Copper-Mediated Breast Cancer Protection With Genistein
Posted Dec 15 2010 10:00am
Population-based breast cancer research has repeatedly reported that dietary soy and soy isoflavone consumption has breast cancer fighting benefits including possibly reducing breast cancer risk and reducing the risk of breast cancer recurrence. While the possible breast cancer fighting benefits of soy consumption are apparently becoming clearer, the mechanism(s) by which soy isoflavones protect against breast cancer are uncertain.
A new breast cancer cell culture research stud y examined one possible mechanism by which the soy isoflavone genistein might fight breast cancer. For this study, breast cancer researchers cultured 2 breast cancer cell lines and one healthy, non-cancerous, breast cell line. These three cell lines were then treated with the soy isoflavone genistein at different doses to determine it's effects on these breast cancer cells and non-cancerous breast cells. The breast cancer investigators reported
Treatment with genistein reduced the growth of both breast cancer cell lines, but did not effect the growth of normal, non-cancerous breast cells.
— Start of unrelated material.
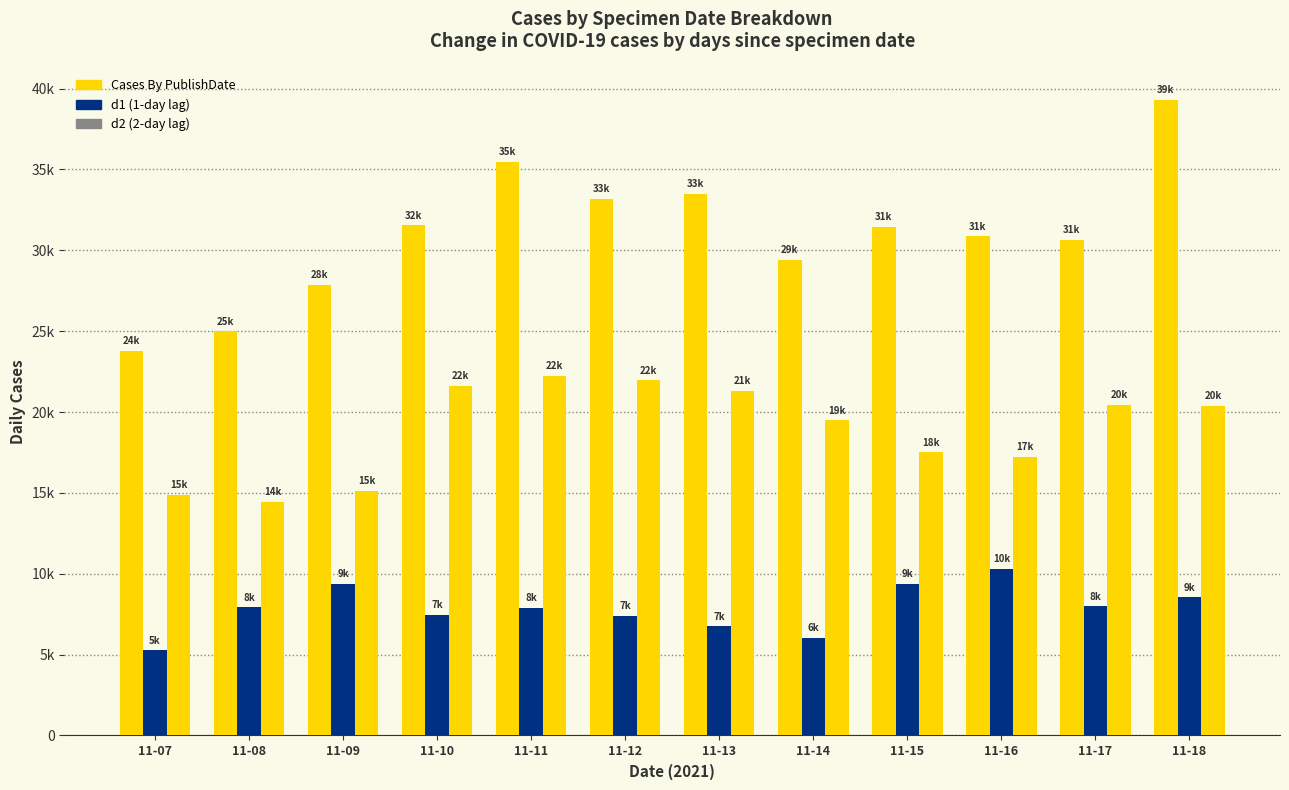

Does the chart contain any negative values?

No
Genistein treatment induced an internal fragmentation and death of breast cancer cells, but not normal breast cells.
Co-treating breast cancer cells with genistein plus a copper-binding compound prevented genistein from killing breast cancer cells and reducing their growth.
Treatment with genistein reduced the metastatic potential of the metastatic breast cancer cell line and co-treatment with the copper binding compound reversed this beneficial effect.
This is a fascinating cell culture study that describes one possible mechanism by which the soy isoflavone genistein might protect against breast cancer. Previous research has shown that breast cancer and many other cancers are accompanied by an elevation in blood, tissue, and cellular levels of copper and that the increased cellular levels of copper are restricted specifically to the cancer cells. This new breast cancer study suggests that genistein reduces breast cancer cell growth and causes the death of breast cancer cells through a copper-mediated mechanism. When the copper was available to be acted upon by genistein, breast cancer protection effects were observed. In comparison, when copper was made unavailable by adding a copper binder to the cell culture system, genistein's ability to suppress breast cancer cell growth was blocked. Overall, this suggests that genistein targets elevated copper levels in breast cancer cells to suppress their growth and viability. Furthermore, this also appears to explain the lack of an effect of genistein on normal, healthy breast cells, which do not have elevated copper levels. It would be interesting to know whether the other soy isoflavones, daidzein and glycitein, have similar copper-mediated effects and if the three combined together as found in most soy foods have a greater effect.